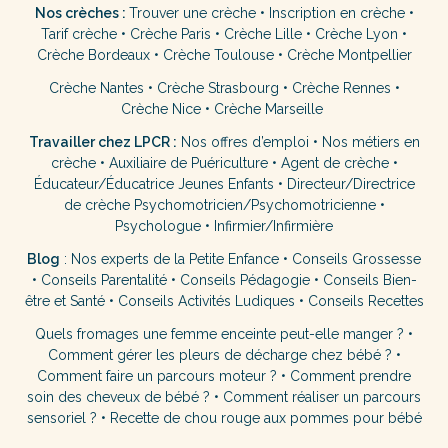
Nos crèches :
Trouver une crèche
•
Inscription en crèche
•
Tarif crèche
•
Crèche Paris
•
Crèche Lille
•
Crèche Lyon
•
Crèche Bordeaux
•
Crèche Toulouse
•
Crèche Montpellier
Crèche Nantes
•
Crèche Strasbourg
•
Crèche Rennes
•
Crèche Nice
•
Crèche Marseille
Travailler chez LPCR :
Nos offres d’emploi
•
Nos métiers en
crèche
•
Auxiliaire de Puériculture
•
Agent de crèche
•
Éducateur/Éducatrice Jeunes Enfants
•
Directeur/Directrice
de crèche
Psychomotricien/Psychomotricienne
•
Psychologue
•
Infirmier/Infirmière
Blog
:
Nos experts de la Petite Enfance
•
Conseils Grossesse
•
Conseils Parentalité
•
Conseils Pédagogie
•
Conseils Bien-
être et Santé
•
Conseils Activités Ludiques
•
Conseils Recettes
Quels fromages une femme enceinte peut-elle manger ?
•
Comment gérer les pleurs de décharge chez bébé ?
•
Comment faire un parcours moteur ?
•
Comment prendre
soin des cheveux de bébé ?
•
Comment réaliser un parcours
sensoriel ?
•
Recette de chou rouge aux pommes pour bébé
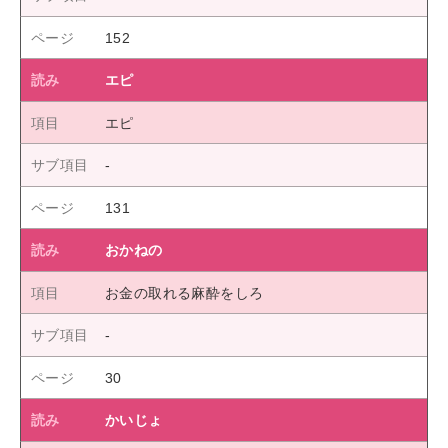
152
エピ
エピ
131
おかねの
お金の取れる麻酔をしろ
30
かいじょ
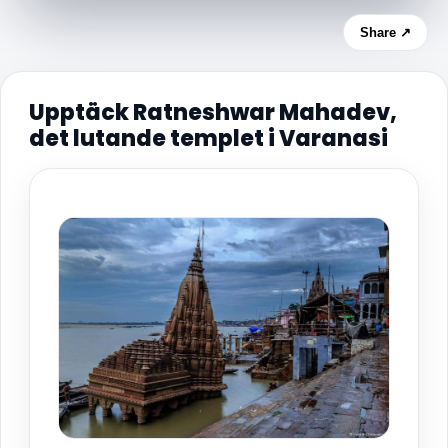
Share ↗
Upptäck Ratneshwar Mahadev,
det lutande templet i Varanasi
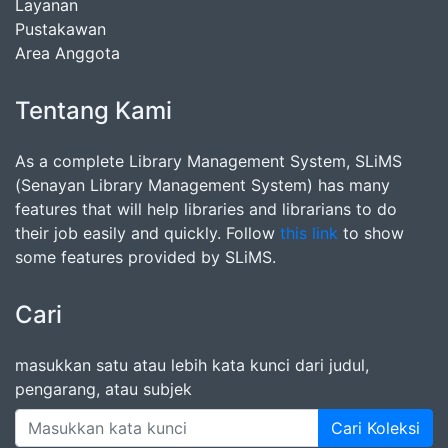
Layanan
Pustakawan
Area Anggota
Tentang Kami
As a complete Library Management System, SLiMS
(Senayan Library Management System) has many
features that will help libraries and librarians to do
their job easily and quickly. Follow
this link
to show
some features provided by SLiMS.
Cari
masukkan satu atau lebih kata kunci dari judul,
pengarang, atau subjek
Cari Koleksi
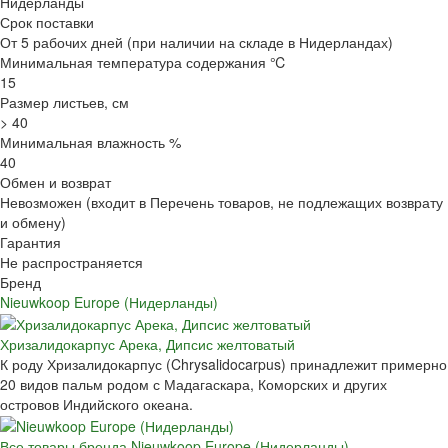
Нидерланды
Срок поставки
От 5 рабочих дней (при наличии на складе в Нидерландах)
Минимальная температура содержания ℃
15
Размер листьев, см
> 40
Минимальная влажность %
40
Обмен и возврат
Невозможен (входит в Перечень товаров, не подлежащих возврату
и обмену)
Гарантия
Не распространяется
Бренд
Nieuwkoop Europe (Нидерланды)
Хризалидокарпус Арека, Дипсис желтоватый
К роду Хризалидокарпус (Chrysalidocarpus) принадлежит примерно
20 видов пальм родом с Мадагаскара, Коморских и других
островов Индийского океана.
Все товары бренда Nieuwkoop Europe (Нидерланды)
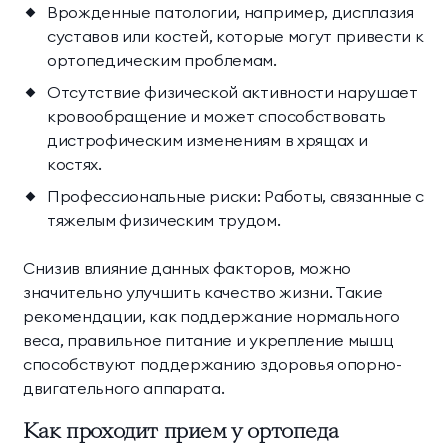
Врожденные патологии, например, дисплазия
суставов или костей, которые могут привести к
ортопедическим проблемам.
Отсутствие физической активности нарушает
кровообращение и может способствовать
дистрофическим изменениям в хрящах и
костях.
Профессиональные риски: Работы, связанные с
тяжелым физическим трудом.
Снизив влияние данных факторов, можно
значительно улучшить качество жизни. Такие
рекомендации, как поддержание нормального
веса, правильное питание и укрепление мышц
способствуют поддержанию здоровья опорно-
двигательного аппарата.
Как проходит прием у ортопеда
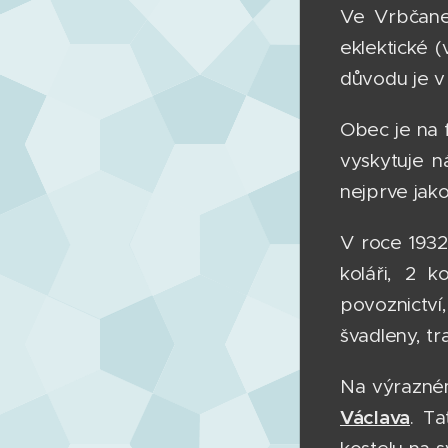
Ve Vrbčane
eklektické (
důvodu je 
Obec je na f
vyskytuje n
nejprve jak
V roce 1932 
koláři, 2 k
povoznictví,
švadleny, tra
Na výrazném
Václava
. T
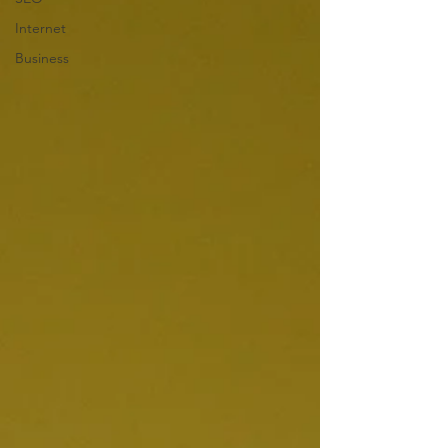
Internet
Business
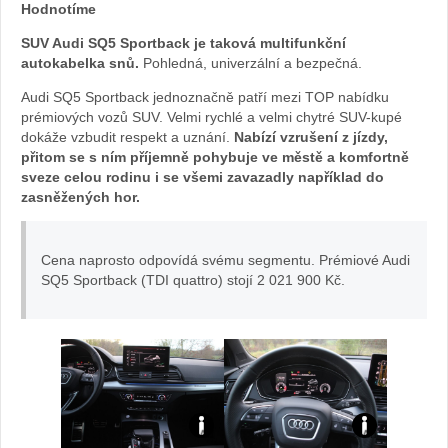
Hodnotíme
SQ5
SUV Audi SQ5 Sportback je taková multifunkční
Sportback:
autokabelka snů.
Pohledná, univerzální a bezpečná.
Audi SQ5 Sportback jednoznačně patří mezi TOP nabídku
foto
prémiových vozů SUV. Velmi rychlé a velmi chytré SUV-kupé
dokáže vzbudit respekt a uznání.
Nabízí vzrušení z jízdy,
Žena
přitom se s ním příjemně pohybuje ve městě a komfortně
sveze celou rodinu i se všemi zavazadly například do
v
zasněžených hor.
autě.cz
Cena naprosto odpovídá svému segmentu. Prémiové Audi
SQ5 Sportback (TDI quattro) stojí 2 021 900 Kč.
Audi
Audi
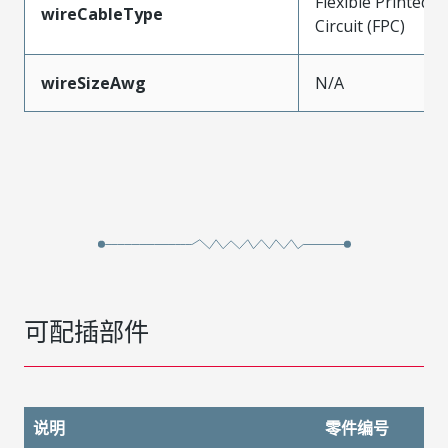
Flexible Printed
wireCableType
Circuit (FPC)
wireSizeAwg
N/A
可配插部件
说明
零件编号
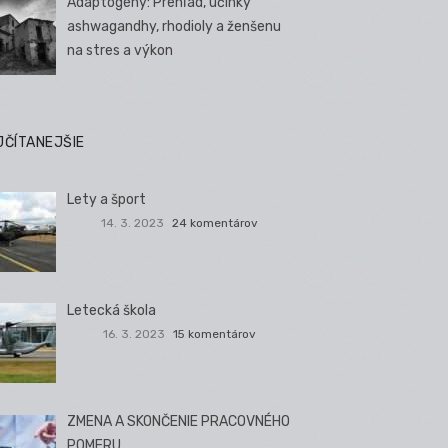
Adaptogény: Prehľad, účinky
ashwagandhy, rhodioly a ženšenu
na stres a výkon
JČÍTANEJŠIE
Lety a šport
14. 3. 2023
24 komentárov
Letecká škola
16. 3. 2023
15 komentárov
ZMENA A SKONČENIE PRACOVNÉHO
POMERU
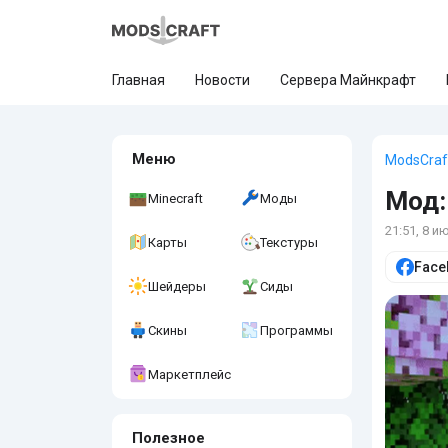
Главная
Новости
Сервера Майнкрафт
Меню
ModsCraf
Мод:
Minecraft
Моды
21:51, 8 и
Карты
Текстуры
Face
Шейдеры
Сиды
Скины
Программы
Маркетплейс
Полезное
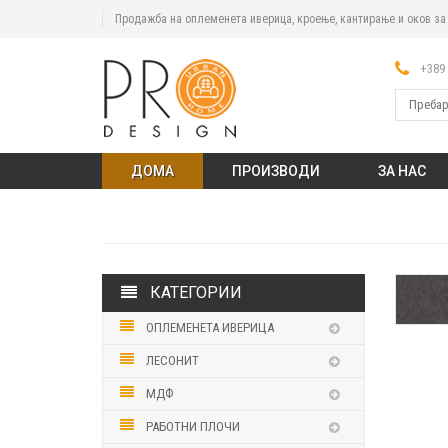
Продажба на оплеменета иверица, кроење, кантирање и оков з
+389 
ДОМА
ПРОИЗВОДИ
ЗА НАС
КАТЕГОРИИ
ОПЛЕМЕНЕТА ИВЕРИЦА
ЛЕСОНИТ
МДФ
РАБОТНИ ПЛОЧИ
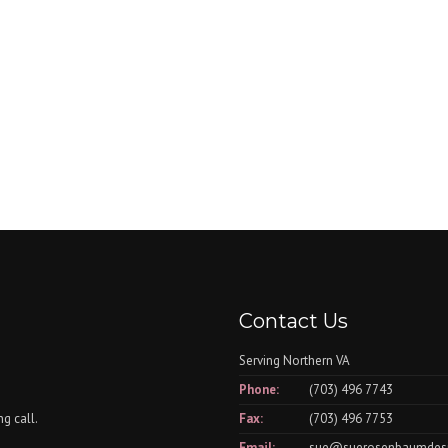
Contact Us
Serving Northern VA
Phone:
(703) 496 7743
g call.
Fax:
(703) 496 7753
Email:
sue@suerosenbaumdes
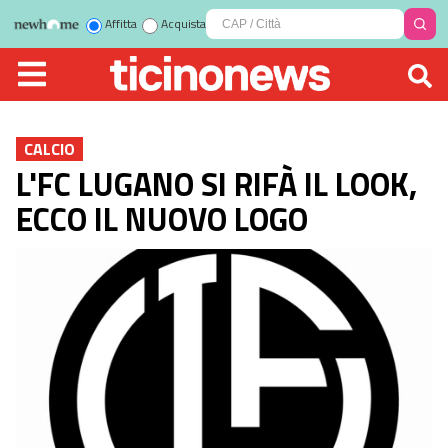
Affitta
Acquista
CALCIO
L'FC LUGANO SI RIFÀ IL LOOK,
ECCO IL NUOVO LOGO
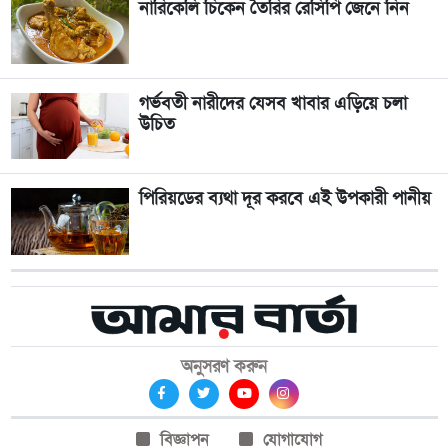
নারিকেলি চিকেন তৈরির রেসিপি জেনে নিন
গর্ভবতী নারীদের যেসব খাবার এড়িয়ে চলা
উচিত
পিরিয়ডের ব্যথা দূর করবে এই উপকারী পানীয়
অনুসরণ করুন
বিজ্ঞাপন
যোগাযোগ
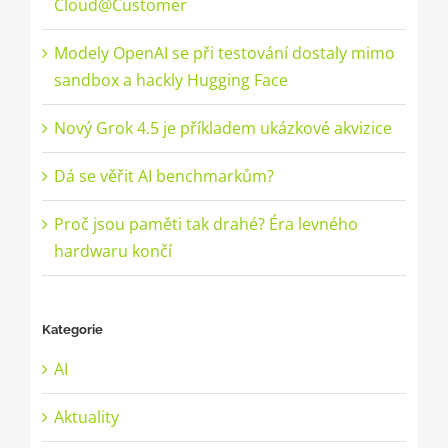
Cloud@Customer
Modely OpenAI se při testování dostaly mimo
sandbox a hackly Hugging Face
Nový Grok 4.5 je příkladem ukázkové akvizice
Dá se věřit AI benchmarkům?
Proč jsou paměti tak drahé? Éra levného
hardwaru končí
Kategorie
AI
Aktuality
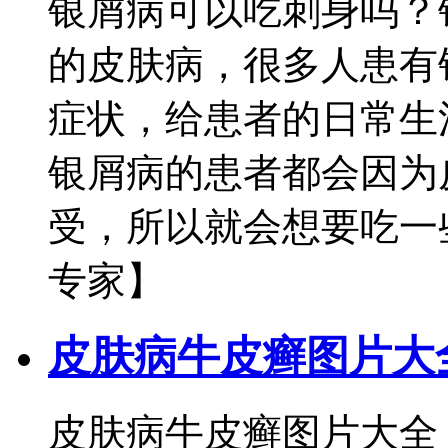
银屑病可以吃刺身吗？
的皮肤病，很多人患有
症状，给患者的日常生
银屑病的患者都会因为
受，所以就会想要吃一些
专家】
皮肤病牛皮癣图片大
皮肤病牛皮癣图片大全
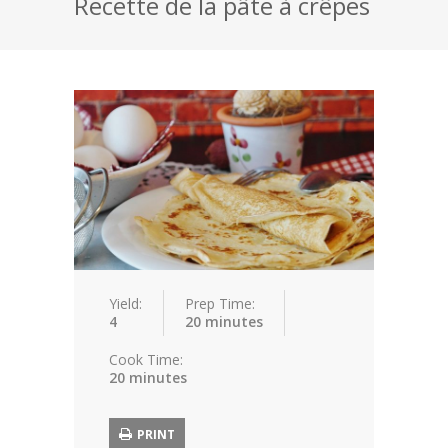
Recette de la pâte à crêpes
Fromage
Dessert
Biscuits
Chocolat
Pâtisserie
Toutes nos recettes
Yield:
Prep Time:
4
20 minutes
Cook Time:
20 minutes
PRINT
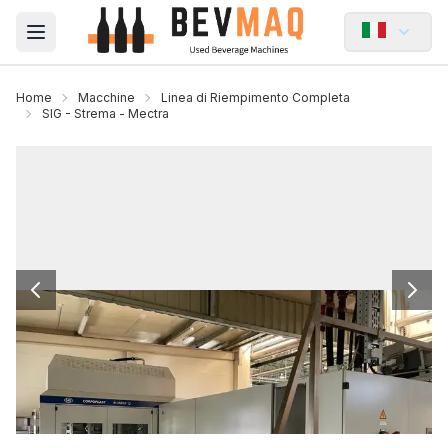
Open main menu
Home
Macchine
Linea di Riempimento Completa
SIG - Strema - Mectra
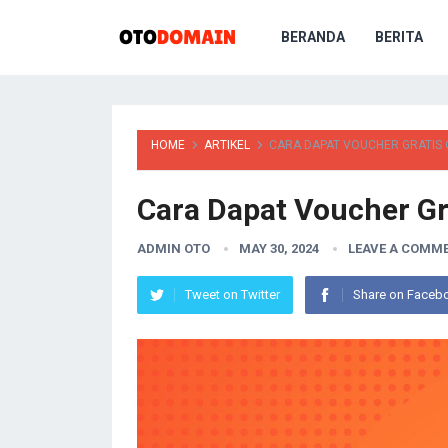
BERANDA
BERITA
HOME
ARTIKEL
CARA DAPAT VOUCHER GRATIS 
Cara Dapat Voucher Gr
ADMIN OTO
MAY 30, 2024
LEAVE A COMM
Tweet on Twitter
Share on Faceb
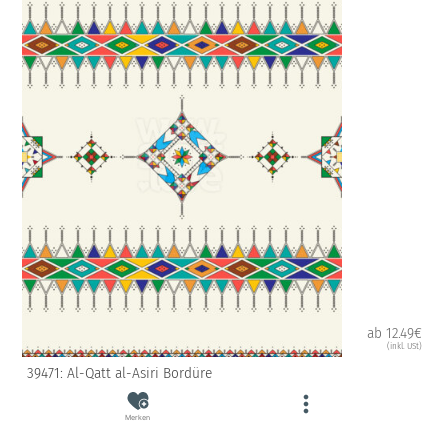
ab 12.49€
(inkl. USt)
39471: Al-Qatt al-Asiri Bordüre
Merken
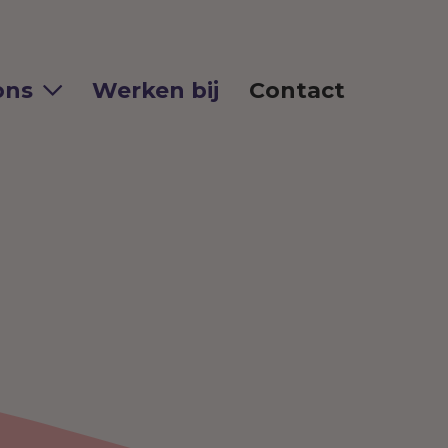
ons
Werken bij
Contact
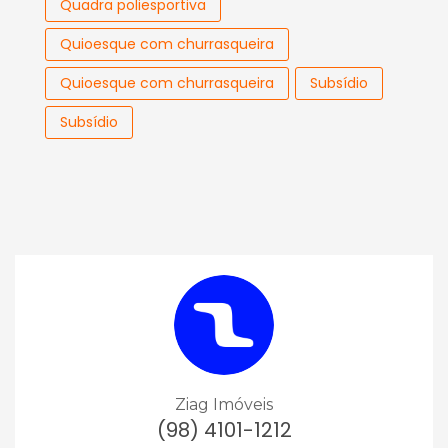
Quadra poliesportiva
Quioesque com churrasqueira
Quioesque com churrasqueira
Subsídio
Subsídio
Ziag Imóveis
(98) 4101-1212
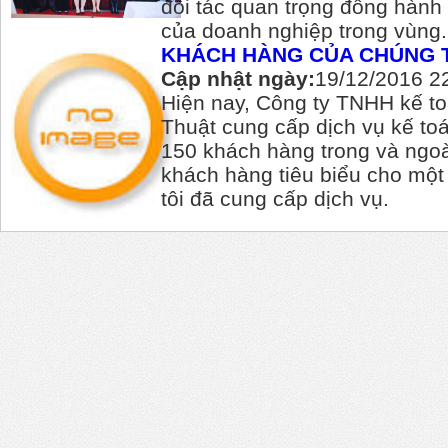
đối tác quan trọng đồng hành
của doanh nghiệp trong vùng.
KHÁCH HÀNG CỦA CHÚNG 
Cập nhật ngày:
19/12/2016 2
Hiện nay, Công ty TNHH kế to
Thuật cung cấp dịch vụ kế toá
150 khách hàng trong và ngoà
khách hàng tiêu biểu cho mộ
tôi đã cung cấp dịch vụ.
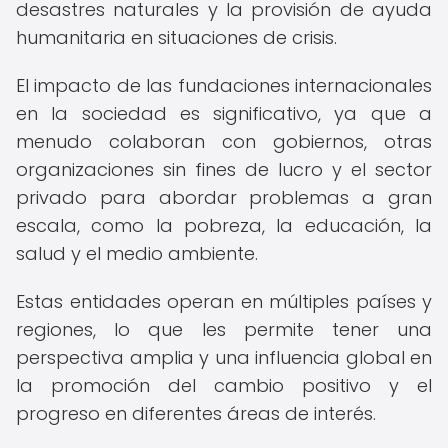
desastres naturales y la provisión de ayuda
humanitaria en situaciones de crisis.
El impacto de las fundaciones internacionales
en la sociedad es significativo, ya que a
menudo colaboran con gobiernos, otras
organizaciones sin fines de lucro y el sector
privado para abordar problemas a gran
escala, como la pobreza, la educación, la
salud y el medio ambiente.
Estas entidades operan en múltiples países y
regiones, lo que les permite tener una
perspectiva amplia y una influencia global en
la promoción del cambio positivo y el
progreso en diferentes áreas de interés.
==*==
What the exercise asks -> Leave the pictures out. Output, exactly, the lines of the material above starting at the line containing "К роду Хризалидокарпус" and ending at the line containing "Врожденные патологии, например, дисплазия".

Response ->
К роду Хризалидокарпус (Chrysalidocarpus) принадлежит примерно
20 видов пальм родом с Мадагаскара, Коморских и других
островов Индийского океана.
Все товары бренда Nieuwkoop Europe (Нидерланды)
Врожденные патологии, например, дисплазия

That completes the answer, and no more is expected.